VW Executive Schmidt Pleads Guilty in Auto Emissions Scandal

(Bloomberg) -- Oliver Schmidt, a Volkswagen AG compliance executive charged in the company’s emissions-cheating scandal, pleaded guilty Friday in federal court in Detroit to conspiracy and violating the U.S. Clean Air Act.

Schmidt faces up to seven years in prison, said U.S. District Judge Sean Cox, with sentencing scheduled for Dec. 6. Schmidt agreed to be deported after he has completed his sentence, Cox said.

VW Executive Schmidt Pleads Guilty in Auto Emissions Scandal

Schmidt’s plea is the latest fallout stemming from VW’s admission in September 2015 that about 11 million diesel vehicles worldwide were outfitted with so-called defeat devices to cheat emissions tests.

VW attempted to boost sales by offering “clean diesel” that would meet heightened emissions standards and attract environmentally conscious customers. The company couldn’t sell vehicles in the U.S. without certifying they met the emissions standards and couldn’t meet the standards with its diesel vehicles without cheating.

Company Costs

The scandal has already cost the company more than $24 billion to settle U.S. civil and criminal claims. That includes VW’s agreement to pay $4.3 billion in penalties to resolve the federal criminal investigation and plead guilty to using false statements to import cars in the U.S. and obstructing investigations.

Schmidt, 48, is one of eight Volkswagen or Audi executives criminally charged in the U.S. for their alleged roles in the scheme.
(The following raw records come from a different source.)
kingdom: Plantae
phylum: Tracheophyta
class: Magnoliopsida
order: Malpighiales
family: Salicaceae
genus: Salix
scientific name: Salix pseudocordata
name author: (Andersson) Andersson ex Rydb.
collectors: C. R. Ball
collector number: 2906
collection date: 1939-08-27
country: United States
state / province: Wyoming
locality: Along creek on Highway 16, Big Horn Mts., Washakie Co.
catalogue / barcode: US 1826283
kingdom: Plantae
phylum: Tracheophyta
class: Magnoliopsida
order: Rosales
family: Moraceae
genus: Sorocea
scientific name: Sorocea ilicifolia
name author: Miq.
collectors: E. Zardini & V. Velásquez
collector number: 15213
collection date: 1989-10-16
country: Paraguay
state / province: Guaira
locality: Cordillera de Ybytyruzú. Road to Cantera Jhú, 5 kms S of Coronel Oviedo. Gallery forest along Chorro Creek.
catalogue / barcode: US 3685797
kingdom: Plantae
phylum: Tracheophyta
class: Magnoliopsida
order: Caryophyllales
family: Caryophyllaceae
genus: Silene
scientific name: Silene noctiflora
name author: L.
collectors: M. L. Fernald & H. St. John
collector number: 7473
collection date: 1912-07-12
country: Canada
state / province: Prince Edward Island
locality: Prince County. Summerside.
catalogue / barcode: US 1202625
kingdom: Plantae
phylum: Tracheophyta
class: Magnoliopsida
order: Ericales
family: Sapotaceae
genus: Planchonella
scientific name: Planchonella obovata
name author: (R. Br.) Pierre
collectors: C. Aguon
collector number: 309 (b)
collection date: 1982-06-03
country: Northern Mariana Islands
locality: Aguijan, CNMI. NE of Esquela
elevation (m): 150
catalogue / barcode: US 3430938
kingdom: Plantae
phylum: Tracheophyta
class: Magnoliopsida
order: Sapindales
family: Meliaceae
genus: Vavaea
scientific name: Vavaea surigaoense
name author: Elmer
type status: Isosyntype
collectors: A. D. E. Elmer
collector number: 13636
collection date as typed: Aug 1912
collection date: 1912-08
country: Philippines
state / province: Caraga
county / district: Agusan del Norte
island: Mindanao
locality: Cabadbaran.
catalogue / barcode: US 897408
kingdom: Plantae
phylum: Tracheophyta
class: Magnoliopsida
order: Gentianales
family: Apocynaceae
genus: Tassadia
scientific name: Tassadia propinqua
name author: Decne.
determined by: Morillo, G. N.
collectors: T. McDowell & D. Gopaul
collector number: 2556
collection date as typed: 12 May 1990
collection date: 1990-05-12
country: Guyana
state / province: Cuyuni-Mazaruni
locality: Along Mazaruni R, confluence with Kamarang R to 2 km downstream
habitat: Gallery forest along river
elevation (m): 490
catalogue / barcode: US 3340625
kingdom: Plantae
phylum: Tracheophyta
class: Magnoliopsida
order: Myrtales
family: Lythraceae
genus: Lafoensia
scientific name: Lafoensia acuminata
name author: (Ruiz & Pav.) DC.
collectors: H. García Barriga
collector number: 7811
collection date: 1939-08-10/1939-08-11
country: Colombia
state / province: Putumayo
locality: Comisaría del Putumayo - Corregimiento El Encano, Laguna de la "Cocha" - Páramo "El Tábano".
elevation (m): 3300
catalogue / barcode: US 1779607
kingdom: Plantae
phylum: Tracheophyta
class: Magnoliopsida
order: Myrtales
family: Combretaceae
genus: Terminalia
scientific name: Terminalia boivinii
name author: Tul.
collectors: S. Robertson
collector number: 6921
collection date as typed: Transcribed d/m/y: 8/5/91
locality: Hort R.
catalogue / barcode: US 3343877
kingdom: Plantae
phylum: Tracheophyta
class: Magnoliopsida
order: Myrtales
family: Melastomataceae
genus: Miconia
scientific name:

Five VW executives based in Germany were indicted along with Schmidt and a former Audi manager was charged last month.

Schmidt, a German national, is the most-senior VW executive to plead guilty. In September, Volkswagen engineer James Liang pleaded guilty for his role in implementing software that would cheat U.S. emissions tests. Liang, who is cooperating with prosecutors, is scheduled to be sentenced Aug. 25.

Schmidt, who was denied bail as a flight risk, has been in U.S. custody since he was arrested in January while on vacation in Florida. Schmidt was accused of conspiring with the company and other individuals to deceive U.S. and California regulators and customers into believing VW’s diesel vehicles complied with emissions standards.

As regulators were investigating discrepancies in emissions from the company’s diesel vehicles in August 2015, Schmidt met with an employee of the California Air Resources Board and “did not disclose that VW had intentionally installed software in the subject vehicles designed to cheat and evade emissions testing,’’ U.S. prosecutors said in court papers. He also was involved in providing false statements on documents required by the Clean Air Act, the U.S. said.

Schmidt was indicted along with Heinz-Jacob Neusser, former head of engine development who was suspended in 2015; Richard Dorenkamp, who led the failed effort to design a diesel engine that would meet the tougher emissions standards the U.S. adopted for 2007; Jens Hadler, who led engine development from 2007 to 2011; Bernd Gottweis, who was responsible for quality management from 2007 to 2014; and Jurgen Peter, a VW liaison with U.S. regulators during the months when they were growing more suspicious. These executives have remained in Germany where they’re safe from extradition to face the U.S. charges.

“Volkswagen continues to cooperate with investigations by the Department of Justice into the conduct of individuals,” the company said in an email. “It would not be appropriate to comment on any ongoing investigations or to discuss personnel matters.”

The case is U.S. v Schmidt, 16-cr-20394, U.S. District Court, Eastern District of Michigan (Detroit).